The horizontal lines for each study can be analyzed like we analyze any confidence ratio. If the line crosses the null (ie: no difference is within the range of possible values for the true value), then the study isn’t significant (1 for ratio values, 0 for absolute values). In our example, 3 studies cross the null, which means they aren’t significant for this forest plot. Narrower confidence intervals or shorter lines mean the same thing here as with any study: the estimated value is relatively stable.
The confidence interval of the diamond should be the smaller confidence interval since it combines all the values. If the diamond crosses the null, it’s probably not statistically significant.

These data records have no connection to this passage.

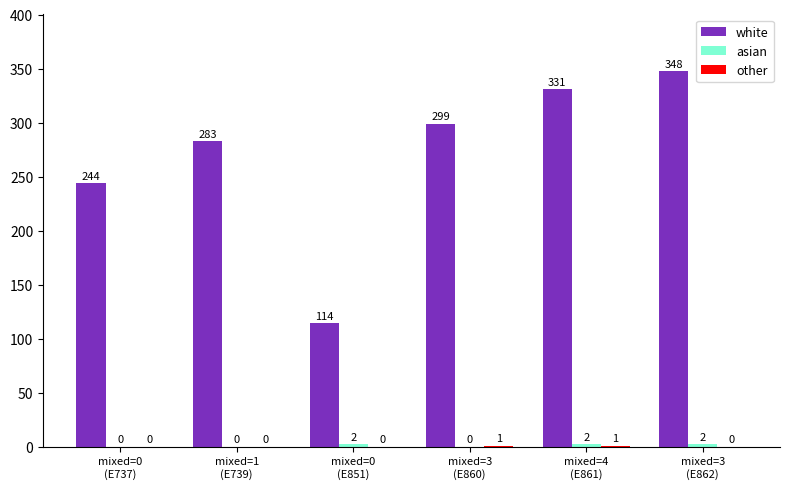

Between mixed=0
(E737) and mixed=0
(E851), which series saw the biggest shift?

white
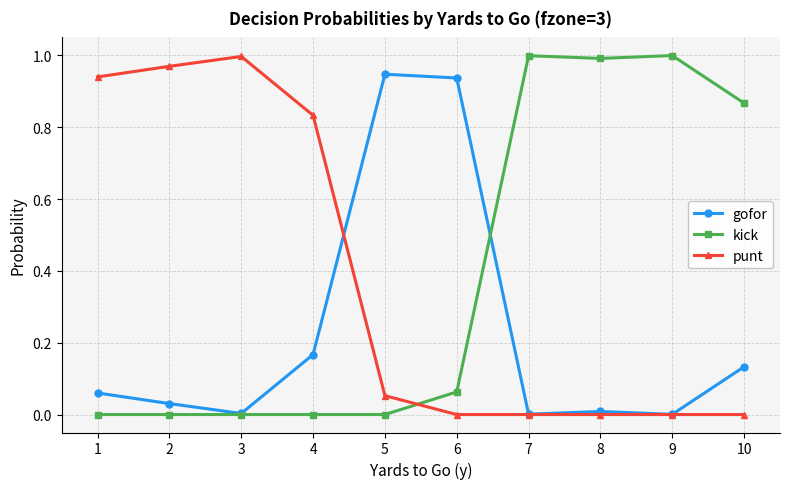

Is it true that punt equals 1.4 at 1?

False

It also is important to consider to what extent the results of studies are consistent. If the confidence intervals for the results of individual studies have poor overlap, this generally indicates they aren’t similar enough to be compared. The vertical line coming from the diamond is a good way to visually see that. More formally, a statistical test for heterogeneity is available (I-2 or I2). It assesses whether observed differences in results are compatible with chance alone.
Thresholds for the interpretation of I2 can be misleading since the importance of inconsistency depends on several factors. A rough guide to interpretation is as follows:
- 0% to 40%: might not be important;
- 30% to 60%: may represent moderate heterogeneity*;
- 50% to 90%: may represent substantial heterogeneity*;
- 75% to 100%: considerable heterogeneity*.
In our example, I-2 is reported as 67.2%, so it’s not great. Usually, less than 50% is considered ideal.
The researchers in our example review suggested that H. pylori infection may be associated with an increased risk of all-cause dementia, but not AD dementia.
Non-inferiority
A non-INFERIORIty trial has a forest plot with two lines. One is the line of superiority (or superior line of unity) and the other is your delta, or non-inferiority margin. The entire confidence level must be to the better side of the delta line for the study to be non-inferior. In the study below, that’s to the right of delta. “Better” can be to the left depending on how the study is laid out. Two of the studies below are non noninferior, even though the wide confidence interval of one crosses the line of superiority.
That wide confidence interval means we don’t know where the true value lies.